◆ **Extrahierter Text**:
━━━━━━━━━━━━━━━━

Darüber berichteten u. a. Jekaterina Kosarevskaja und Jana Teplizkaja, Mitglieder der Öffentlichen Beobachtungskommissionen, die die Gefangenen in der Haft besucht hatten. Am 15. April wurde in dem berüchtigten Fernsehkanal NTV eine Propaganda-Sendung ausgestrahlt, in der diese beiden Kommissionsmitglieder sowie weitere Menschenrechtsaktivisten, darunter auch Mitglieder von Memorial, in der dort üblichen Manier verleumdet wurden.

Das Ermittlungskomitee hat sich geweigert, wegen der Foltervorwürfe eines der Häftlinge, Viktor Filinkov, ein Verfahren zu eröffnen.

Im Februar hatte der russische Menschenrechtsrat (nicht mit dem von Michail Fedotov geleiteten Menschenrechtsrat beim Präsidenten zu verwechseln) zu diesem Fall nachstehende Erklärung veröffentlicht.
 

Seit November 2017 wurden vom Russischen Inlandsgeheimdienst FSB acht Aktivisten der Antifaschistischen Bewegung verhaftet. In St. Petersburg drei Personen: Viktor Filinkov, Igor Schischkin und Arman Sagynbaev, in Pensa fünf Personen: Dmitrij Ptschelinzev, Ilja Schakupskij, Jegor Zorin, Vasilij Kuksov, Andrej Tschernov. Die meisten von ihnen haben ein Geständnis abgelegt und alle wurden wegen Beteiligung an einer terroristischen Vereinigung angeklagt (§ 205.4 (2) StGB RF).

In der Folge stellte sich heraus, dass die Aussagen unter Folter zustande gekommen waren. Gemäß den Erklärungen der Verhafteten wurden sie in einen Wald gebracht, geschlagen, mit dem Kopf nach unten aufgehängt und mit Elektroschocks gefoltert. Ilja Kapustin, Zeuge im Verfahren, erklärte ebenfalls, gefoltert worden zu sein. Diese Aussagen werden durch Zeugenaussagen, durch Gutachten der Mitglieder der Öffentlichen Beobachtungskommission St. Petersburg und durch veröffentlichte Fotografien bestätigt. Einige Zeit verweigerte man den Anwälten den Zugang zu ihren Mandanten. Faktisch wurden die Personen von der Straße weg entführt, danach „verschwanden“ sie für einen Zeitraum von bis zu 48 Stunden, und in dieser Zeit wurden sie gefoltert, um Geständnisse zu erpressen. De facto handelte es sich um Entführungen. In die Städte Russlands haben Methoden Einzug gehalten, die zuvor im Rahmen von Anti-Terror-Operationen im Nordkaukasus in breitem Maßstab praktiziert wurden und sich in den letzten Jahren auch auf der Krim ausgebreitet haben.

Wir bestreiten nicht die Notwendigkeit, eine tatsächlich existierende terroristische Bedrohung zu bekämpfen. Im vorliegenden Fall allerdings wird ein Strafverfahren auf Grund von fabrizierten Beweisen konstruiert, unter grober Verletzung der Rechte der Verhafteten sowie der russischen Gesetzgebung.

━━━━━━━━━━━━━━━━

◆ **Zu beantwortende Fragen**:
A: Beantworten Sie anhand des Textes über die verhafteten Antifaschisten in Russland diese Fragen:
(i) Wie viele Personen wurden in Pensa verhaftet?
(ii) In welchem Fernsehkanal wurde am 15. April die Propaganda-Sendung ausgestrahlt?
(iii) Für einen Zeitraum von bis zu wie vielen Stunden „verschwanden“ die Verhafteten?
B: Schreiben Sie den Text über die verhafteten Antifaschisten in Russland im Anschluss an seinen letzten Satz fort.
Das anschließende Material wird hier nicht gebraucht.

Datensätze:
━━━━━━━━━━━━━━━━

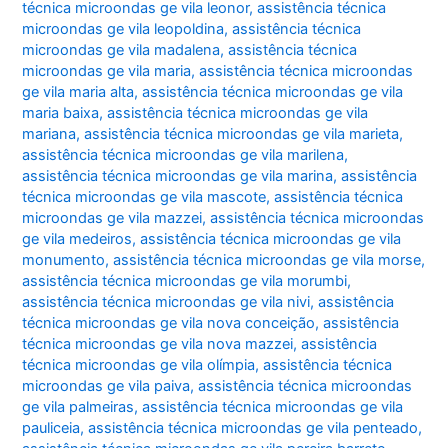
técnica microondas ge vila leonor
,
assistência técnica
microondas ge vila leopoldina
,
assistência técnica
microondas ge vila madalena
,
assistência técnica
microondas ge vila maria
,
assistência técnica microondas
ge vila maria alta
,
assistência técnica microondas ge vila
maria baixa
,
assistência técnica microondas ge vila
mariana
,
assistência técnica microondas ge vila marieta
,
assistência técnica microondas ge vila marilena
,
assistência técnica microondas ge vila marina
,
assistência
técnica microondas ge vila mascote
,
assistência técnica
microondas ge vila mazzei
,
assistência técnica microondas
ge vila medeiros
,
assistência técnica microondas ge vila
monumento
,
assistência técnica microondas ge vila morse
,
assistência técnica microondas ge vila morumbi
,
assistência técnica microondas ge vila nivi
,
assistência
técnica microondas ge vila nova conceição
,
assistência
técnica microondas ge vila nova mazzei
,
assistência
técnica microondas ge vila olímpia
,
assistência técnica
microondas ge vila paiva
,
assistência técnica microondas
ge vila palmeiras
,
assistência técnica microondas ge vila
pauliceia
,
assistência técnica microondas ge vila penteado
,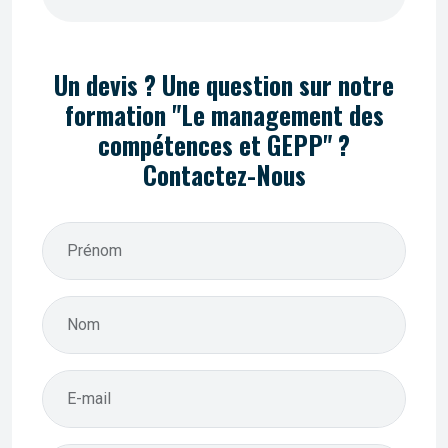
Un devis ? Une question sur notre
formation "Le management des
compétences et GEPP" ?
Contactez-Nous
Prénom
Nom
E-mail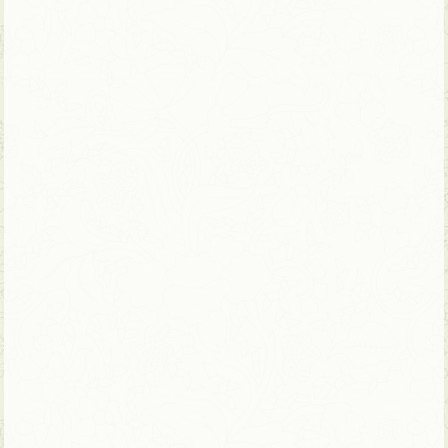
18 ימים | טיול פרטי – ניתן להתאמה
מסע מעמיק לאורכה של וייטנאם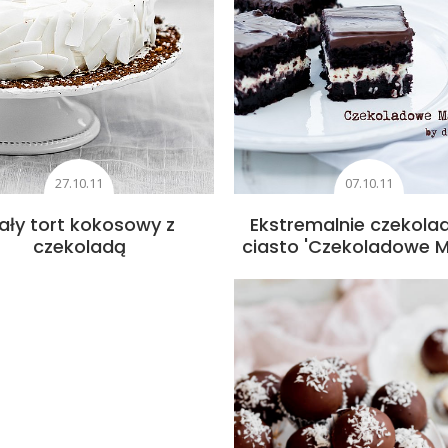
27.10.11
07.10.11
iały tort kokosowy z
Ekstremalnie czekol
czekoladą
ciasto 'Czekoladowe M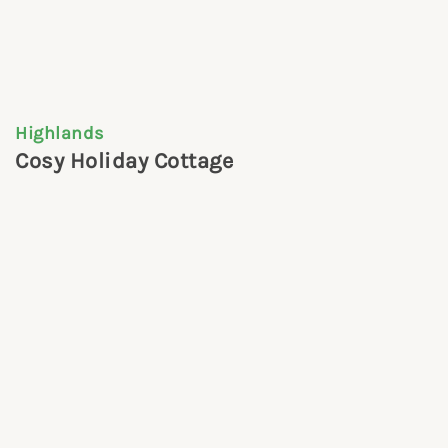
Highlands
Cosy Holiday Cottage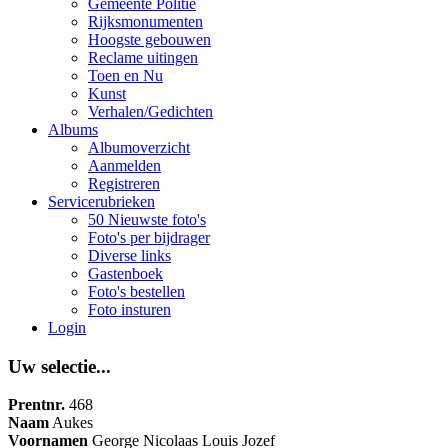
Gemeente Politie
Rijksmonumenten
Hoogste gebouwen
Reclame uitingen
Toen en Nu
Kunst
Verhalen/Gedichten
Albums
Albumoverzicht
Aanmelden
Registreren
Servicerubrieken
50 Nieuwste foto's
Foto's per bijdrager
Diverse links
Gastenboek
Foto's bestellen
Foto insturen
Login
Uw selectie...
Prentnr.
468
Naam
Aukes
Voornamen
George Nicolaas Louis Jozef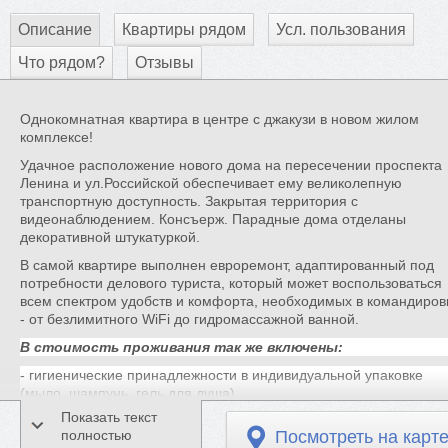
Описание
Квартиры рядом
Усл. пользования
Что рядом?
Отзывы
Однокомнатная квартира в центре с джакузи в новом жилом
комплексе!
Удачное расположение нового дома на пересечении проспекта
Ленина и ул.Российской обеспечивает ему великолепную
транспортную доступность. Закрытая территория с
видеонаблюдением. Консъерж. Парадные дома отделаны
декоративной штукатуркой.
В самой квартире выполнен евроремонт, адаптированный под
потребности делового туриста, который может воспользоваться
всем спектром удобств и комфорта, необходимых в командиров
- от безлимитного WiFi до гидромассажной ванной.
В стоимость проживания так же включены:
- гигиенические принадлежности в индивидуальной упаковке
(мыло, шампунь, гель для душа)
Показать текст
- тапочки в индивидуальной упаковке
полностью
Посмотреть на карт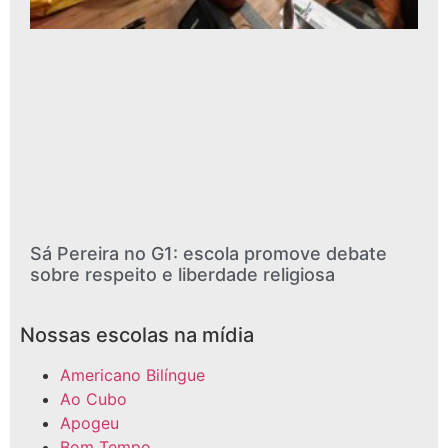
Sá Pereira no G1: escola promove debate
sobre respeito e liberdade religiosa
Nossas escolas na mídia
Americano Bilíngue
Ao Cubo
Apogeu
Bom Tempo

━━━━━━━━━━━━━━━━

◆ **Antworten je Aufgabe**:
A:
(i) Fünf Personen.
(ii) In NTV.
(iii) Bis zu 48 Stunden.

B:
Wir fordern die Einstellung des Strafverfahrens, das auf unzulässigen Beweisen aufgebaut ist. Wir fordern die Entfernung der Mitarbeiter, die ungesetzliche Methoden angewendet haben. Wir fordern eine effiziente Untersuchung der Folterungen. Zur öffentlichen Kontrolle der Untersuchung rufen wir die Menschenrechtsbeauftragte der RF sowie den Menschenrechtsrat beim Russischen Präsidenten dazu auf, alle ihre Möglichkeiten zu nutzen – insbesondere eine gemeinsame Kommission einzusetzen. Der Menschenrechtsrat Russlands wird eine sorgfältige öffentliche Kontrolle aller Umstände des Verfahrens durchführen.

 

Der Menschenrechtsrat Russlands

Ljudmila Alekseeva, Vorsitzende Moskauer Helsinki-Gruppe

Valerij Borschtschev, Vorstandsvorsitzender „Sozialnoe Partnerstvo“, Mitglied der Moskauer Helsinki-Gruppe

Svetlana Gannuschkina, Leiterin Flüchtlingshilfsorganisation Bürgerunterstützung „Grashdanskoe Sodejstvie“, Mitglied des Menschenrechtszentrums Memorial, Vorstandsmitglied Memorial International

Igor Kaljapin, Vorsitzender Komitee zur Verhütung von Folter („Komitet po predotvraschtscheniju pytok“)

Grigorij Melkonjanz, „Golos“ (Bewegung zum Schutz der Wählerrechte)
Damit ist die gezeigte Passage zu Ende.